[Data block Boundary: Start]
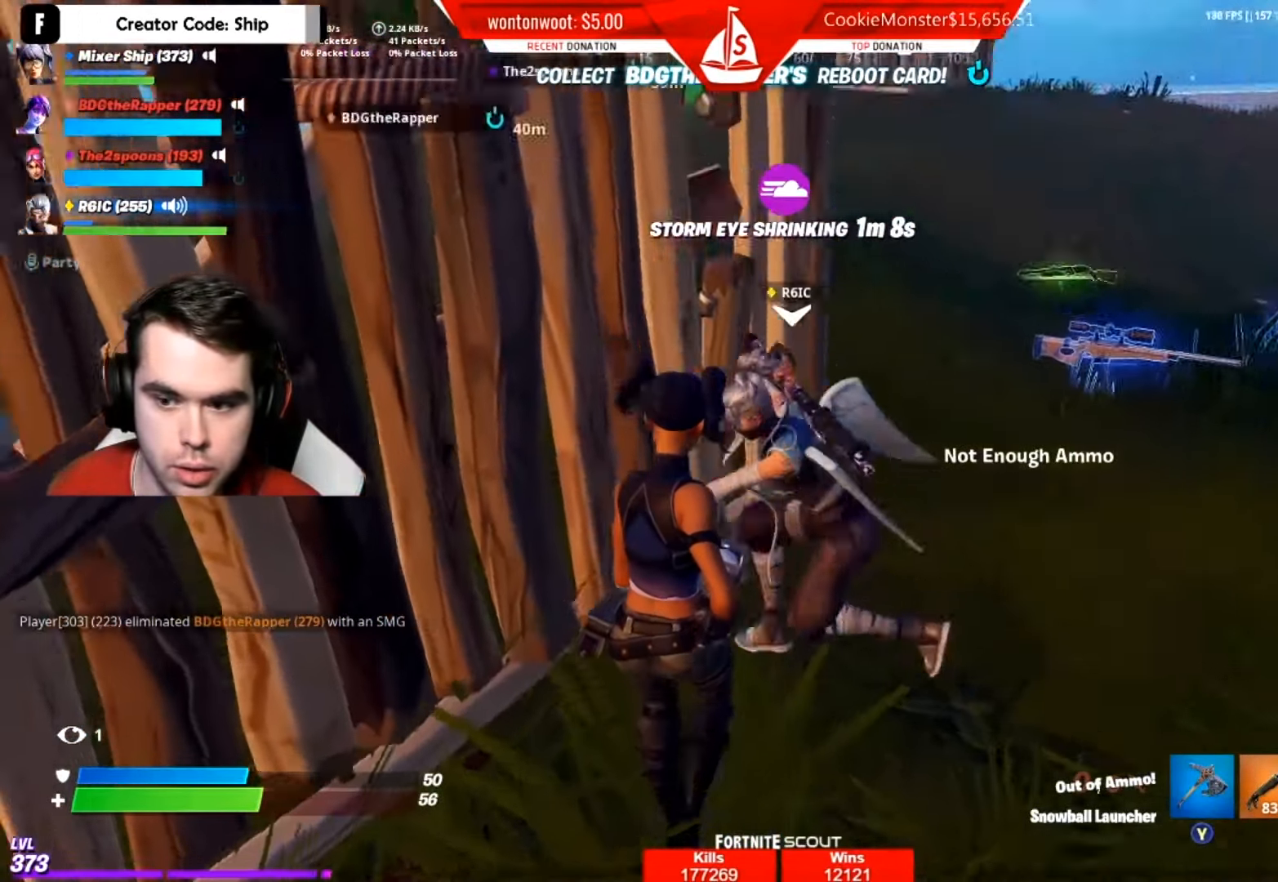
{"buttons": ["R2"], "left_stick": "center", "right_stick": "center", "events": [[100, "right_stick", "center"], [117, "left_stick", "center"], [200, "L1", "down"], [334, "L1", "up"], [484, "R2", "down"]]}
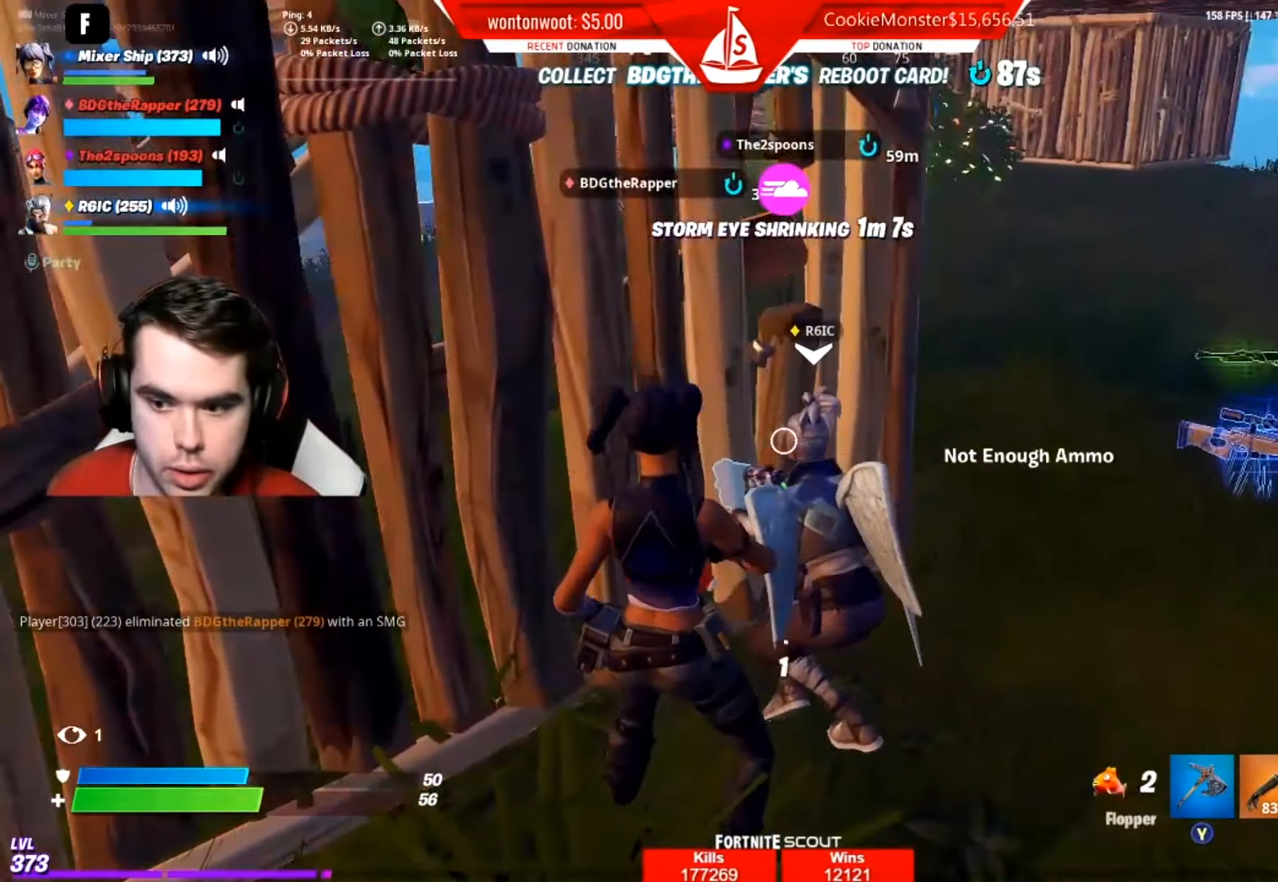
{"buttons": [], "left_stick": "center", "right_stick": "center", "events": [[66, "right_stick", "up-left"], [83, "R2", "up"], [167, "R2", "down"], [250, "right_stick", "center"], [300, "R2", "up"]]}
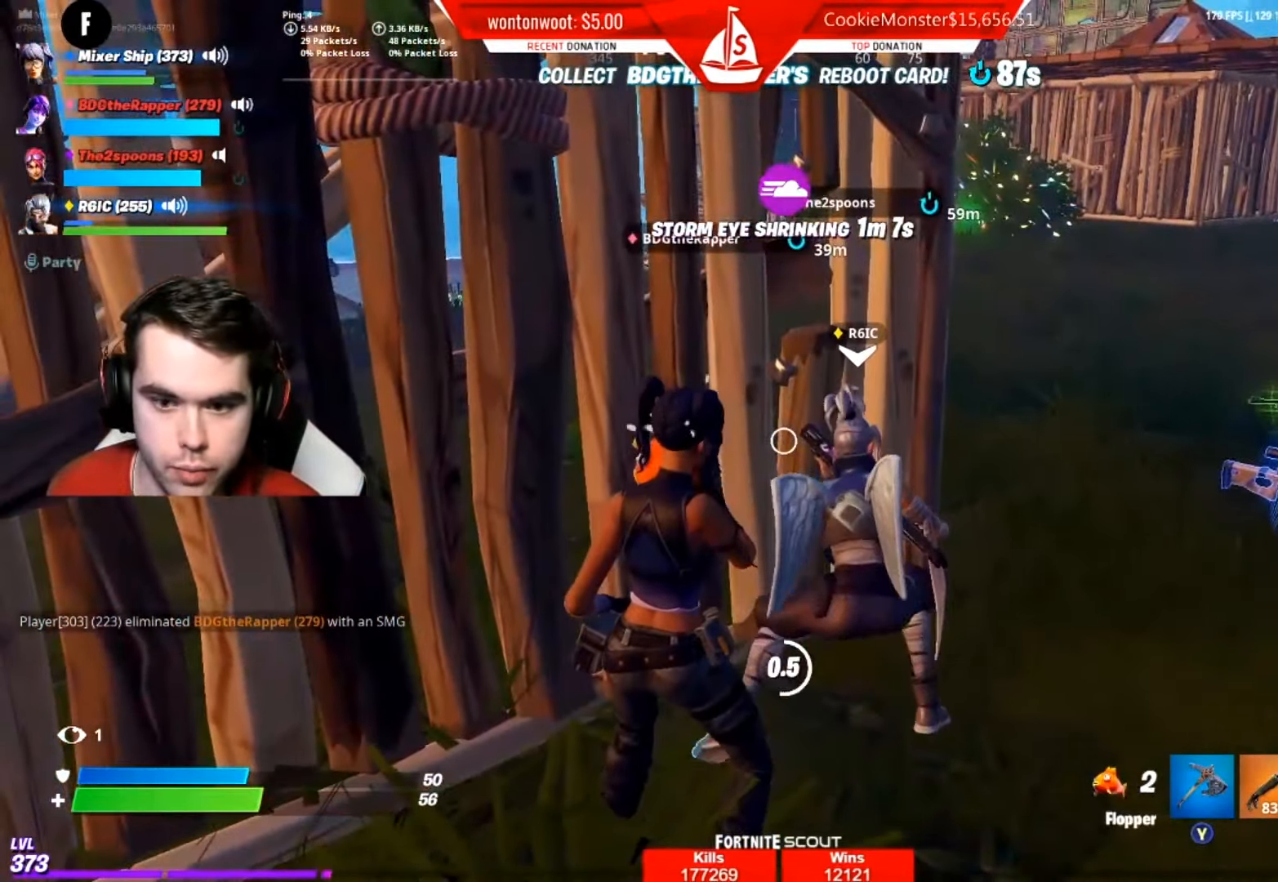
{"buttons": [], "left_stick": "down", "right_stick": "center", "events": [[167, "right_stick", "up-left"], [266, "right_stick", "center"], [333, "left_stick", "down"]]}
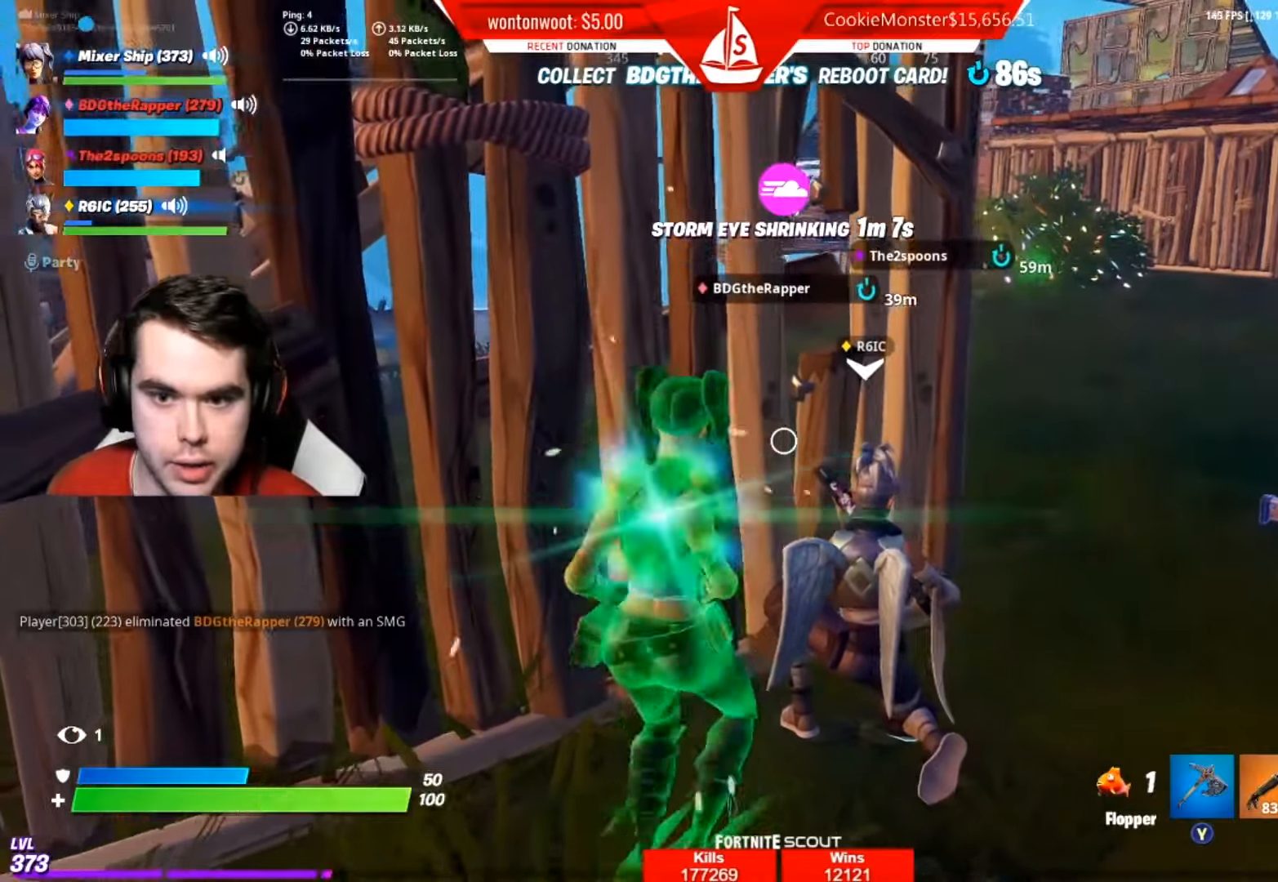
{"buttons": [], "left_stick": "down-right", "right_stick": "center", "events": [[50, "left_stick", "center"], [167, "R1", "down"], [250, "left_stick", "down-right"], [267, "R1", "up"], [284, "right_stick", "left"], [417, "right_stick", "center"]]}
[Data block Boundary: End]
The material above must be set down word for word, with no picture carried over.

Solution for this task -
{"buttons": ["R2"], "left_stick": "center", "right_stick": "center", "events": [[100, "right_stick", "center"], [117, "left_stick", "center"], [200, "L1", "down"], [334, "L1", "up"], [484, "R2", "down"]]}
{"buttons": [], "left_stick": "center", "right_stick": "center", "events": [[66, "right_stick", "up-left"], [83, "R2", "up"], [167, "R2", "down"], [250, "right_stick", "center"], [300, "R2", "up"]]}
{"buttons": [], "left_stick": "down", "right_stick": "center", "events": [[167, "right_stick", "up-left"], [266, "right_stick", "center"], [333, "left_stick", "down"]]}
{"buttons": [], "left_stick": "down-right", "right_stick": "center", "events": [[50, "left_stick", "center"], [167, "R1", "down"], [250, "left_stick", "down-right"], [267, "R1", "up"], [284, "right_stick", "left"], [417, "right_stick", "center"]]}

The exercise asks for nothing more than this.